A patient is prescribed an opioid analgesic for postoperative pain management. Which nursing intervention is essential for preventing respiratory depression in the patient?
- A. Administering naloxone prophylactically
- B. Monitoring oxygen saturation with pulse oximetry
- C. Encouraging deep breathing exercises
- D. Administering bronchodilators as needed
Correct Answer: B
Rationale: Monitoring oxygen saturation with pulse oximetry is essential for preventing respiratory depression in a patient prescribed an opioid analgesic. Opioid analgesics can suppress the respiratory drive, leading to respiratory depression. By constantly monitoring the patient's oxygen saturation levels with pulse oximetry, nurses can promptly detect any signs of respiratory depression and intervene early to prevent serious complications. This allows for timely adjustments in the medication dosage or administration of other supportive measures to maintain adequate oxygenation and prevent respiratory compromise. Administering naloxone prophylactically may be necessary in case of an opioid overdose but is not typically done as a preventive measure. Encouraging deep breathing exercises can help prevent respiratory complications postoperatively but may not be sufficient in the presence of opioid-induced respiratory depression. Administering bronchodilators as needed is not directly related to preventing respiratory depression caused by opioid analgesics.

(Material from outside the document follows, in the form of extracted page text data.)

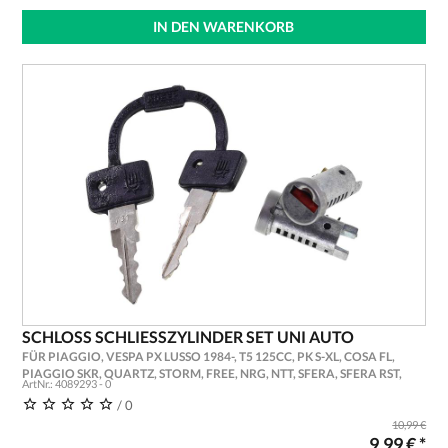
IN DEN WARENKORB
SCHLOSS SCHLIESSZYLINDER SET UNI AUTO
FÜR PIAGGIO, VESPA PX LUSSO 1984-, T5 125CC, PK S-XL, COSA FL,
PIAGGIO SKR, QUARTZ, STORM, FREE, NRG, NTT, SFERA, SFERA RST,
ArtNr.: 4089293 - 0
TPH, TPH X, TPH XR
/ 0
10,99 €
9,99 € *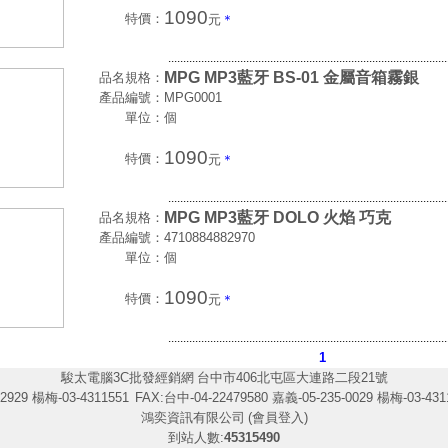
1090
特價：
元
＊
.............................................................................................
MPG MP3藍牙 BS-01 金屬音箱霧銀
品名規格：
產品編號：
MPG0001
單位：
個
1090
特價：
元
＊
.............................................................................................
MPG MP3藍牙 DOLO 火焰 巧克
品名規格：
產品編號：
4710884882970
單位：
個
1090
特價：
元
＊
.............................................................................................
1
駿太電腦3C批發經銷網
台中市406北屯區大連路二段21號
2929 楊梅-03-4311551
FAX:台中-04-22479580 嘉義-05-235-0029 楊梅-03-431
鴻奕資訊有限公司
(會員登入)
到站人數:
45315490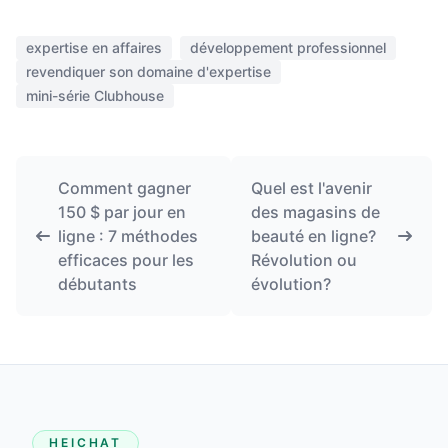
expertise en affaires
développement professionnel
revendiquer son domaine d'expertise
mini-série Clubhouse
Comment gagner
Quel est l'avenir
150 $ par jour en
des magasins de
ligne : 7 méthodes
beauté en ligne?
efficaces pour les
Révolution ou
débutants
évolution?
HEICHAT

The purpose why the head nurse asked Nurse Rosie to submit an IR is to ______.
- A. note patterns of incidences in the same unit
- B. place it in Nurse Rosie's 201 file
- C. document immediately the incident
- D. evaluate Nurse Rosie's performance
Correct Answer: A
Rationale: The purpose of asking Nurse Rosie to submit an Incident Report (IR) is most likely to note patterns of incidences in the same unit. Incident reports are essential tools in healthcare settings to track and analyze unexpected events, errors, or situations that may impact patient care and safety. By collecting and reviewing incident reports, the head nurse can identify trends, patterns, or commonalities in the occurrences within the unit. This information allows for targeted interventions, improvements in practices, and enhanced patient safety. Therefore, asking Nurse Rosie to submit an IR would serve the purpose of noting patterns of incidences in the same unit for proactive and quality care delivery.